-- Aim of the task --
Wherever the word "Ordinance" appears in a line of the records, copy that line.

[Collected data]
▽
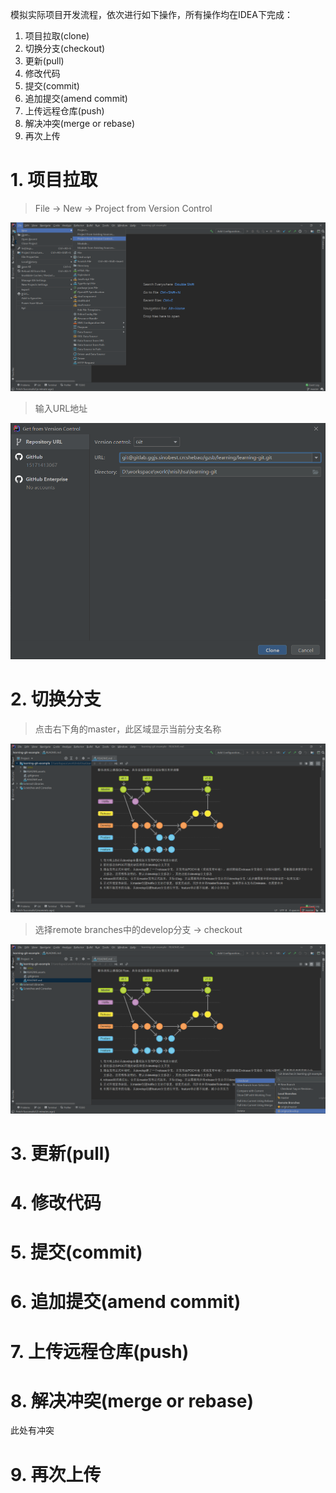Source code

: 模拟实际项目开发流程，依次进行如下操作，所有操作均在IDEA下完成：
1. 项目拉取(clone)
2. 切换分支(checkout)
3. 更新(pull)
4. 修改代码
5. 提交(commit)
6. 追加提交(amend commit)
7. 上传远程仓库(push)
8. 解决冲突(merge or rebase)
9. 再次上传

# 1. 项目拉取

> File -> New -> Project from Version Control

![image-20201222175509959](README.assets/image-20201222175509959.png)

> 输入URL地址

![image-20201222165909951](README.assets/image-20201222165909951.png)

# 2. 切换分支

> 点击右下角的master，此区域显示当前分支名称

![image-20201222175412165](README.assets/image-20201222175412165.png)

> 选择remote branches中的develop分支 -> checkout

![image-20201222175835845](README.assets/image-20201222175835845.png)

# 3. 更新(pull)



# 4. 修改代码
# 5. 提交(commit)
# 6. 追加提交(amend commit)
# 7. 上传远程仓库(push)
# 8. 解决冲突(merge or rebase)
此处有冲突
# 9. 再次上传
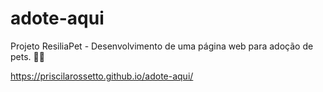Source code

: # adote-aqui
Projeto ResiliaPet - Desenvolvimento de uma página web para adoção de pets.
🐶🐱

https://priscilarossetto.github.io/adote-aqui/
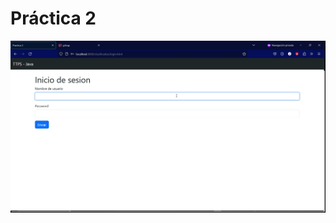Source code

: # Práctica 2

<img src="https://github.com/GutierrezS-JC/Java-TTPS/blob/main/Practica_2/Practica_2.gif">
△
▽
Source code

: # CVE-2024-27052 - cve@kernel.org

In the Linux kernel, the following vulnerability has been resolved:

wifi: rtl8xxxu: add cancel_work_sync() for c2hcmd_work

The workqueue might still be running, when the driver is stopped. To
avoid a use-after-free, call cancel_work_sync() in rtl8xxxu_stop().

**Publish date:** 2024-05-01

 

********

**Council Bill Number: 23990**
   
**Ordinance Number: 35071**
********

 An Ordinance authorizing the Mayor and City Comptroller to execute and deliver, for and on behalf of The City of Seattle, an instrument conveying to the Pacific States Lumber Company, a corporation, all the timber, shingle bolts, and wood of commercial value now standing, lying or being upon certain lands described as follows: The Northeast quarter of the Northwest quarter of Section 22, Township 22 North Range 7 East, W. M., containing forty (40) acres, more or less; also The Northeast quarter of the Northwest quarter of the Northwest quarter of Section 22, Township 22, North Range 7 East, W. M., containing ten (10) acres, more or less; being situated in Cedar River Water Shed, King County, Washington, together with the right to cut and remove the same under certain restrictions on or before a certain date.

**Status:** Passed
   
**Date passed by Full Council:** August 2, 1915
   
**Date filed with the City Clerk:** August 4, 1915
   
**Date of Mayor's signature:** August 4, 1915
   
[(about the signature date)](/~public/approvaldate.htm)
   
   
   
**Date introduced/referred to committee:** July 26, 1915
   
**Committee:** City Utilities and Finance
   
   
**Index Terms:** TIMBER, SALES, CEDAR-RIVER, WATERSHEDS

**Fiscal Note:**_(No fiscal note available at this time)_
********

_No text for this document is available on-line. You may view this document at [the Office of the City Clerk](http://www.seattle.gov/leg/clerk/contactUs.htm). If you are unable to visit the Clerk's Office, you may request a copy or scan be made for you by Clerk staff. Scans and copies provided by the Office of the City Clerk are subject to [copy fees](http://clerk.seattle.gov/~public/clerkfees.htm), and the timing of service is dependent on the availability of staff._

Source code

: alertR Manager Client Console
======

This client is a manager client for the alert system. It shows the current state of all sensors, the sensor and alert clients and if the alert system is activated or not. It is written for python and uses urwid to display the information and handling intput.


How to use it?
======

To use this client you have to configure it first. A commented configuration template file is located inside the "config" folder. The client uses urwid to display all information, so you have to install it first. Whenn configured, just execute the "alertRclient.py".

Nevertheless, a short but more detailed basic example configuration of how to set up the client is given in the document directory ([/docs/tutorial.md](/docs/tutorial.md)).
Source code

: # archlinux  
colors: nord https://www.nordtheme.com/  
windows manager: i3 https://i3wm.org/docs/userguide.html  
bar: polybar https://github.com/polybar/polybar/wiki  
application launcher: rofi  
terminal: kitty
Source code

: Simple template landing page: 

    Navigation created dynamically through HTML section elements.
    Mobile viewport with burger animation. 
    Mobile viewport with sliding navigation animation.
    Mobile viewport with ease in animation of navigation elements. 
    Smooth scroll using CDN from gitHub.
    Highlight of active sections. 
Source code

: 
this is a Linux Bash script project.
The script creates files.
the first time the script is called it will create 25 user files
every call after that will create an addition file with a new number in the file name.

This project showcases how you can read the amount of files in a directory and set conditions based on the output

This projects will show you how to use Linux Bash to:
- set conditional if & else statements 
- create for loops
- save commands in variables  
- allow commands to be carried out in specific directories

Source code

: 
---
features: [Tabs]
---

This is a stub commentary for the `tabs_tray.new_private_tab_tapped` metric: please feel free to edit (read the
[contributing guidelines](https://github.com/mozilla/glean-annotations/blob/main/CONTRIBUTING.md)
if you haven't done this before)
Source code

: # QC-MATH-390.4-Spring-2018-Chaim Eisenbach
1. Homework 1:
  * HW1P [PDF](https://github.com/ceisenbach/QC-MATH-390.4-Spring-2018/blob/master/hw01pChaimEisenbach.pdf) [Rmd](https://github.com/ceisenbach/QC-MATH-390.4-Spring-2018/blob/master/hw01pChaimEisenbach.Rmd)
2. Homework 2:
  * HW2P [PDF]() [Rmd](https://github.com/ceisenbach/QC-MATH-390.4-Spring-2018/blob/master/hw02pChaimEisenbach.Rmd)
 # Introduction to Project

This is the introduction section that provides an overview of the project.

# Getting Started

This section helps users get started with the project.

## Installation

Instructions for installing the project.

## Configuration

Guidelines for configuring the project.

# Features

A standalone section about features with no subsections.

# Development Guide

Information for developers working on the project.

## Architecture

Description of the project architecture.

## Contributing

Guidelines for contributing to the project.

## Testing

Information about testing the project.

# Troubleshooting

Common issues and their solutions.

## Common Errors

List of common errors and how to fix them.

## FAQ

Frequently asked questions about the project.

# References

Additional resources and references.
△
▽
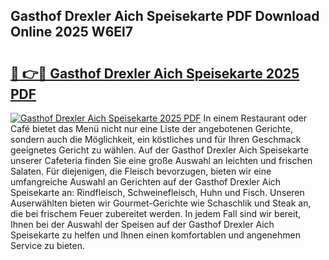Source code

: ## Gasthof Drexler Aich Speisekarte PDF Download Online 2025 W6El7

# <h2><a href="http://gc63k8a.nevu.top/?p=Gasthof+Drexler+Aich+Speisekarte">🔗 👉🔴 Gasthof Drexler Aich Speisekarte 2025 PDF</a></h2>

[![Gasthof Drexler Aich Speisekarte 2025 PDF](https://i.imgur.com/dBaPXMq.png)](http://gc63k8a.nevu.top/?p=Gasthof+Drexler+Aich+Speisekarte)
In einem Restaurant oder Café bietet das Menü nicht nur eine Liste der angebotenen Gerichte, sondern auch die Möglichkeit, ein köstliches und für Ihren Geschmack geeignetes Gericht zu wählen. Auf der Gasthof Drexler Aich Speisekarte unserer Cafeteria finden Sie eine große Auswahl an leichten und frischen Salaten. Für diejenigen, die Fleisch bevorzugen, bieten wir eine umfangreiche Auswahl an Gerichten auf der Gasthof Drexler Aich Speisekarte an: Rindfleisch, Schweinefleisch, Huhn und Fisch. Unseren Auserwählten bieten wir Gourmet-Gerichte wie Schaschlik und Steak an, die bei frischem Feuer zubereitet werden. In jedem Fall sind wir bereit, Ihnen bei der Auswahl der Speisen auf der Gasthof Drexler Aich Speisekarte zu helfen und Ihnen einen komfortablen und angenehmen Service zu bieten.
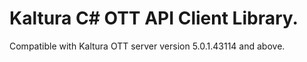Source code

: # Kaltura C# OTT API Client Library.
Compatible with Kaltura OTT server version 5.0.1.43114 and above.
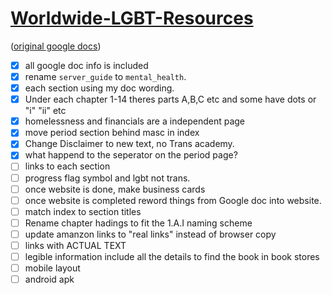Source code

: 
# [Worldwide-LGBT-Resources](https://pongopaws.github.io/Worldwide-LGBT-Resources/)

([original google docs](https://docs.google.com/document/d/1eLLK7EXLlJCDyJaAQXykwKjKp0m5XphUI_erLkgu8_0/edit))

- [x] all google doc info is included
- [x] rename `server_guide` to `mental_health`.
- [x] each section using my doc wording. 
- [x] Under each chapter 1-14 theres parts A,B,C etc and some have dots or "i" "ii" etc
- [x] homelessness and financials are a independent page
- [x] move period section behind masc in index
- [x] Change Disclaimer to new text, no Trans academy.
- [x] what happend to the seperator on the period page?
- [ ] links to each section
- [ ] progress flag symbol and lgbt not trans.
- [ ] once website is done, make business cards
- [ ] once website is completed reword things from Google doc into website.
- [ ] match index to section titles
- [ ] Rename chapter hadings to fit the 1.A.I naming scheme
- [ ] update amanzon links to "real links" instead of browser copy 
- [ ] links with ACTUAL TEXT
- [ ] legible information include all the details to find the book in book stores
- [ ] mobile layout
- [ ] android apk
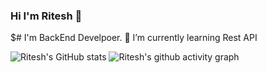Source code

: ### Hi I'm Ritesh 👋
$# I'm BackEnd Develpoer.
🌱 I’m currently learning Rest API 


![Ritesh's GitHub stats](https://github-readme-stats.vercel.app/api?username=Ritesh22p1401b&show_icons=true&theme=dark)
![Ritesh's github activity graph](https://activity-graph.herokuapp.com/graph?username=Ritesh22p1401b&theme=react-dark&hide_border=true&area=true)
△
-- Answer for the task --
**Ordinance Number: 35071**
 An Ordinance authorizing the Mayor and City Comptroller to execute and deliver, for and on behalf of The City of Seattle, an instrument conveying to the Pacific States Lumber Company, a corporation, all the timber, shingle bolts, and wood of commercial value now standing, lying or being upon certain lands described as follows: The Northeast quarter of the Northwest quarter of Section 22, Township 22 North Range 7 East, W. M., containing forty (40) acres, more or less; also The Northeast quarter of the Northwest quarter of the Northwest quarter of Section 22, Township 22, North Range 7 East, W. M., containing ten (10) acres, more or less; being situated in Cedar River Water Shed, King County, Washington, together with the right to cut and remove the same under certain restrictions on or before a certain date.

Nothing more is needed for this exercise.